The coin of fear has two sides: Fear can be both a curse and a blessing. Fear is one of the most crucial factors in human survival. Often, it’s when we lose appropriate fear that bad things happen.

But the statement gets worse.

“You will not die one day sooner or one day later than God has planned for you.”

I’ll admit, that’s a popular and frequently cited platitude. But that’s all it is: a platitude. And a harmful one, at that.

Not only is the statement nonsense, I can all but guarantee that the person who made it doesn’t truly believe it. And how do I know that? By observing human behaviors that are universal: Loving parents don’t allow their two-year-olds to play unattended in busy streets because they’re confident the toddler is not going to “die one day sooner or one day later than God has planned.”

If you think God has a foreordained, individualized death date for each human, have you ever wondered why the average age God chooses for death in the little country of Monaco is 89.4 years, while the average age God chooses for death in the Central African Republic is 52.8 years?

If God’s life-termination plan calls for one nation to experience 41 percent less life (on average) than is enjoyed by another nation, doesn’t that strike you as discriminatory?

Or are the foregoing survival differences not based on God’s decisions about when people should die? Are there earthly cause-and-effect factors that produce such varied results, quite apart from any divine death decrees based on predetermined dates?

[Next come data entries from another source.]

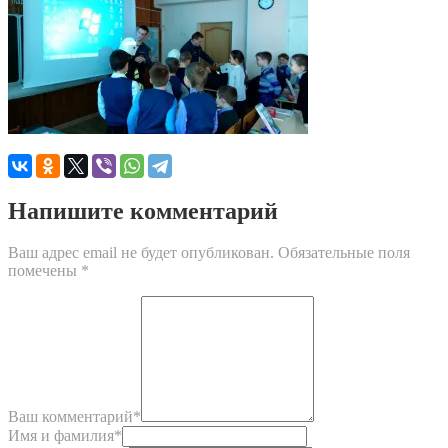
Напишите комментарий
Ваш адрес email не будет опубликован.
Обязательные поля
помечены
*
Ваш комментарий
*
Имя и фамилия
*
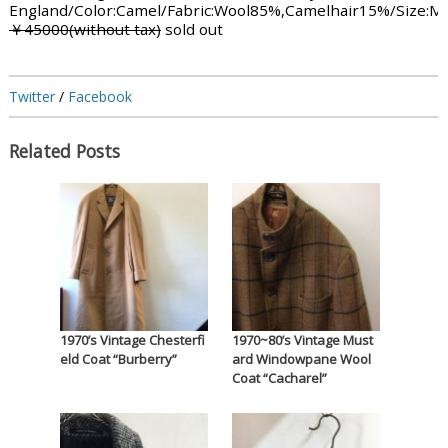
England/Color:Camel/Fabric:Wool85%,Camelhair15%/Size:M
￥45000(without tax)
sold out
Twitter
/
Facebook
Related Posts
1970’s Vintage Chesterfi
1970~80’s Vintage Must
eld Coat “Burberry”
ard Windowpane Wool
Coat “Cacharel”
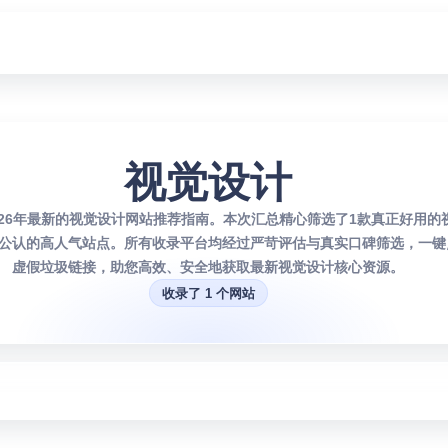
视觉设计
026年最新的视觉设计网站推荐指南。本次汇总精心筛选了1款真正好用的
公认的高人气站点。所有收录平台均经过严苛评估与真实口碑筛选，一键
虚假垃圾链接，助您高效、安全地获取最新视觉设计核心资源。
收录了 1 个网站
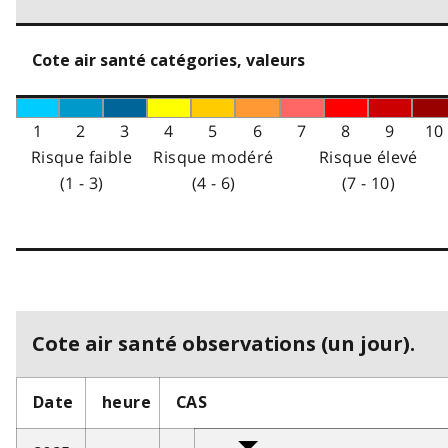
Cote air santé catégories, valeurs
1
2
3
4
5
6
7
8
9
10
Risque faible
Risque modéré
Risque élevé
(1 - 3)
(4 - 6)
(7 - 10)
Cote air santé observations (un jour).
Date
heure
CAS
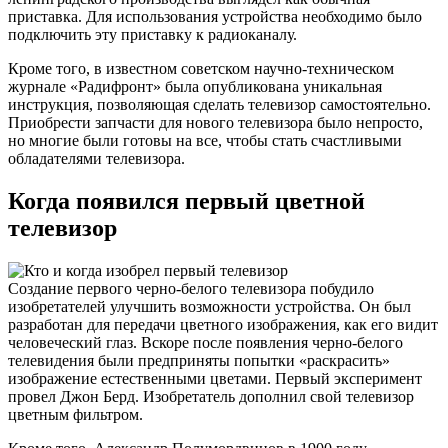
приставка. Для использования устройства необходимо было
подключить эту приставку к радиоканалу.
Кроме того, в известном советском научно-техническом
журнале «Радифронт» была опубликована уникальная
инструкция, позволяющая сделать телевизор самостоятельно.
Приобрести запчасти для нового телевизора было непросто,
но многие были готовы на все, чтобы стать счастливыми
обладателями телевизора.
Когда появился первый цветной
телевизор
Создание первого черно-белого телевизора побудило
изобретателей улучшить возможности устройства. Он был
разработан для передачи цветного изображения, как его видит
человеческий глаз. Вскоре после появления черно-белого
телевидения были предприняты попытки «раскрасить»
изображение естественными цветами. Первый эксперимент
провел Джон Берд. Изобретатель дополнил свой телевизор
цветным фильтром.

To the writer of this wholly inappropriate statement, I would ask: Just how does your assertion help to “heal the brokenhearted” (Luke 4:18), who are weeping because COVID-19 has robbed them of a spouse, a mother, a father, a sibling, a child, a dear friend? And why would anyone be attracted to a God who plays such a capricious role in planning far in advance who’s going to die on which day?

I find pertinent to this discussion what I believe is the real message of 2 Timothy 1:7: “God has not given us a spirit of [debilitating, paralyzing] fear, but of power [to take action and make a difference in life], and of love [for all whose lives are affected by their own actions and by ours], and of a sound mind [capable of rationally distinguishing between healthy and unhealthy fear, and between God’s role and ours in issues affecting life and death].”

 

James Coffin, who retired from Seventh-day Adventist Church employment after more than 35 years as a youth pastor, senior pastor and editor, has since 2011 been executive director of the Interfaith Council of Central Florida.